Household electricity bills based on single-rate market offer tariffs (4000 kWh) at the time of survey in 2009-10 ranged from $830 for Country Energy customers in Melbourne’s inner eastern suburbs to $1123 for AGL customers in Melbourne’s outer-western suburbs and western Victoria.
Gas: Customers of Energy Australia in Melbourne’s bayside and south-eastern suburbs paid the lowest standing offer annual gas bill of $861, based on annual 60 gigajoule consumption. Customers of TRUenergy at Bairnsdale paid the highest 2009-10 gas bill of $1601. Household gas bills based on market offer tariffs (60 gJ) at the time of survey in 2009-10 ranged from $852 in the north and north-east of the state to $1552, also at Bairnsdale.
ESC Chief Executive Officer Mr David Heeps said the price comparisons alone did not reflect the full diversity of market offers. Many retailers also provided for a range of non-price benefits including loyalty discounts, vouchers, credit options and offers of appliances.
“Energy customers are choosing from a wider selection of offers, so it is important to shop around and check the details,” Mr Heeps said.

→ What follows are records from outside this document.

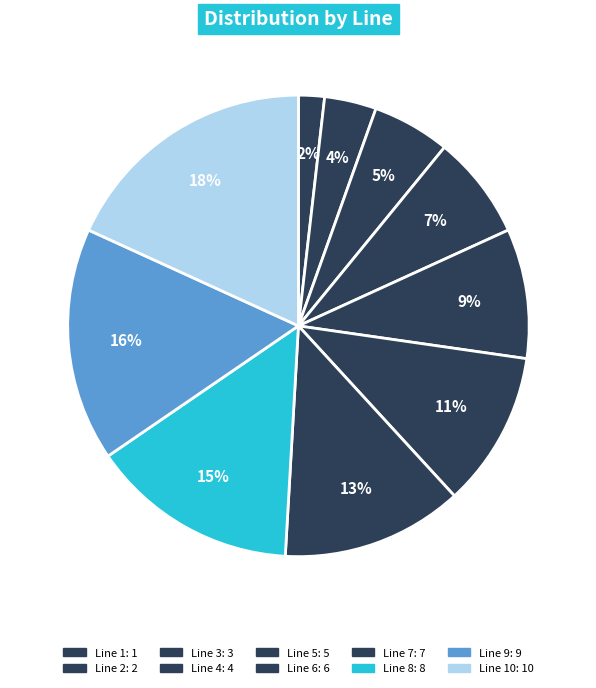

Is there any slice that represents more than half of the pie?

No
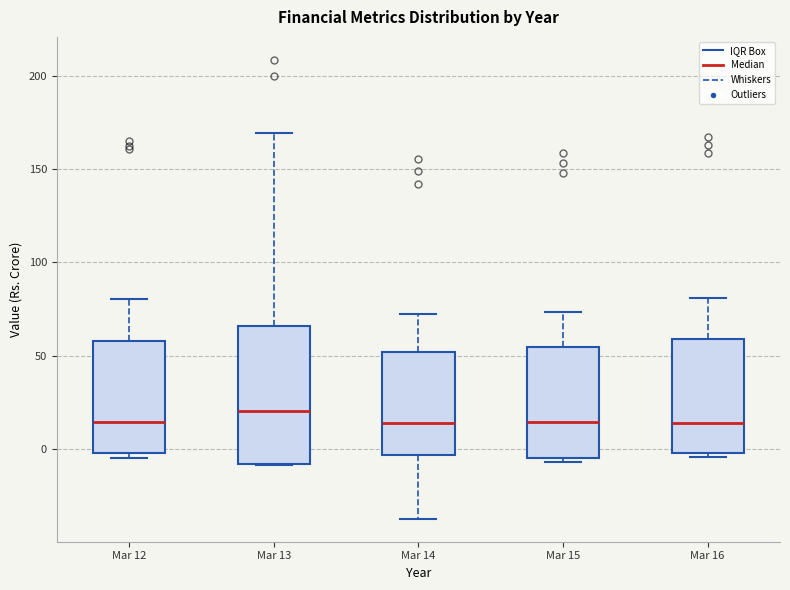

Reading left to right, read every box against the y-axis: the position of its median line, the range the box covers, and the ends of its whiskers. The values are not printed on the chart, so give them approximately, as read against the axis.

Mar 12: median 15, box 0 to 60, whiskers -5 to 80
Mar 13: median 20, box -10 to 65, whiskers -10 to 170
Mar 14: median 15, box -5 to 50, whiskers -35 to 70
Mar 15: median 15, box -5 to 55, whiskers -5 (just below the box's lower edge) to 75
Mar 16: median 15, box 0 to 60, whiskers -5 to 80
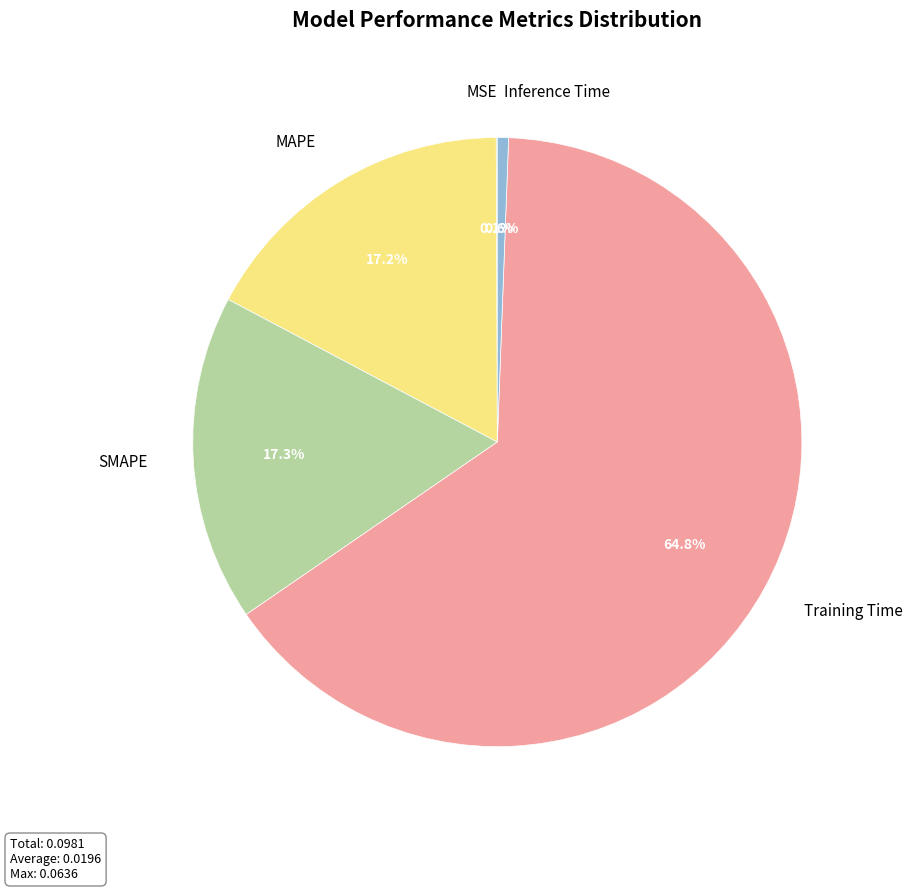

Does SMAPE represent more than half of the total?

No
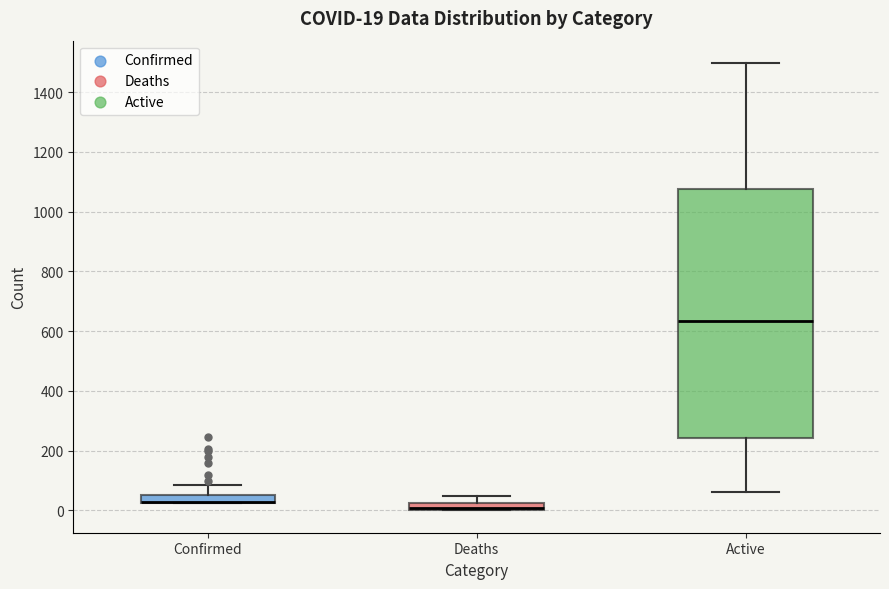

Which box is the tallest, from its lower edge to its upper edge?

Active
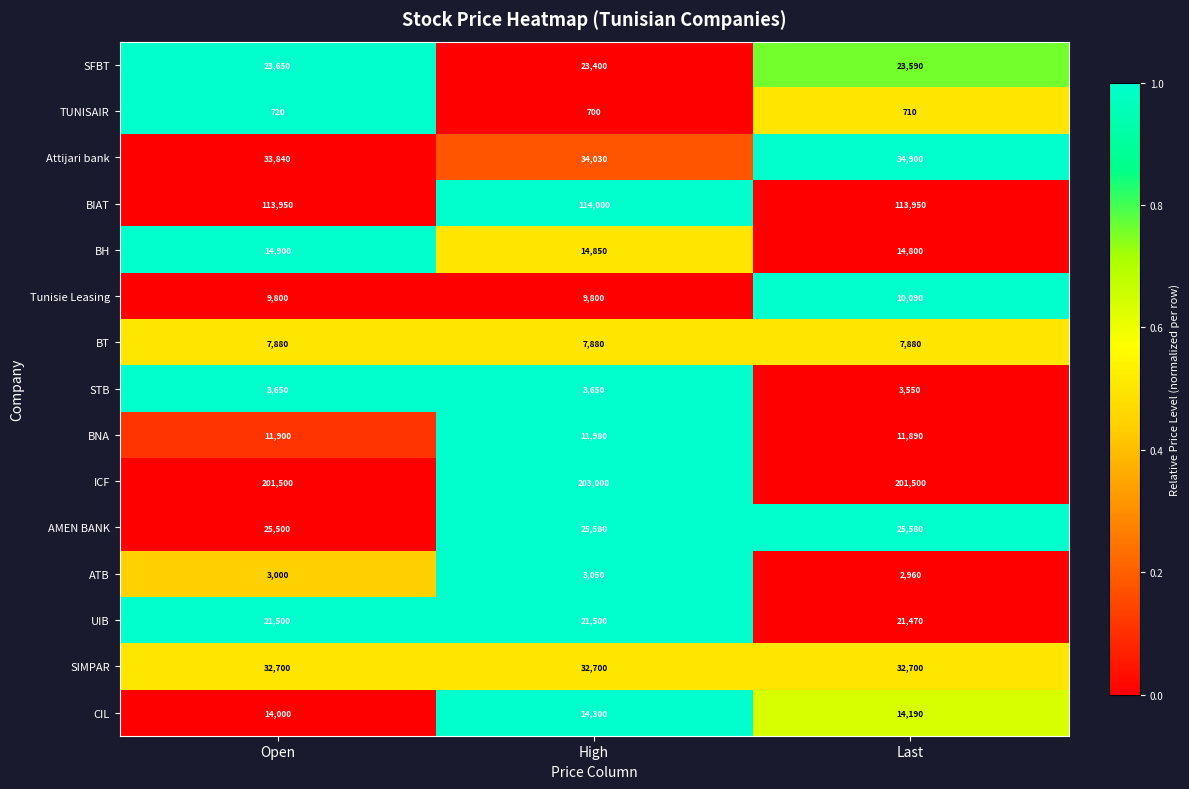

Which label corresponds to the largest value in the chart?

High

“While many people continue to exercise their choice of energy retailer, it is also important to note that people are under no obligation to change their retailer and should not feel pressured to switch,” he said.
“Those customers who do shop around should always check a retailer’s offer summary and the fine print of energy contracts for special conditions, such as any fees for early termination of market contracts and any potential additional charges.”
The report also tracked a number of non-price indicators, including the level of domestic electricity disconnections.
It found that domestic electricity disconnections rose from 0.43 per 100 customers to 0.59 per customers per 100 customers in 2009-10, with gas disconnections increasing from 0.57 per 100 customers to 0.85 per 100 customers in the same period.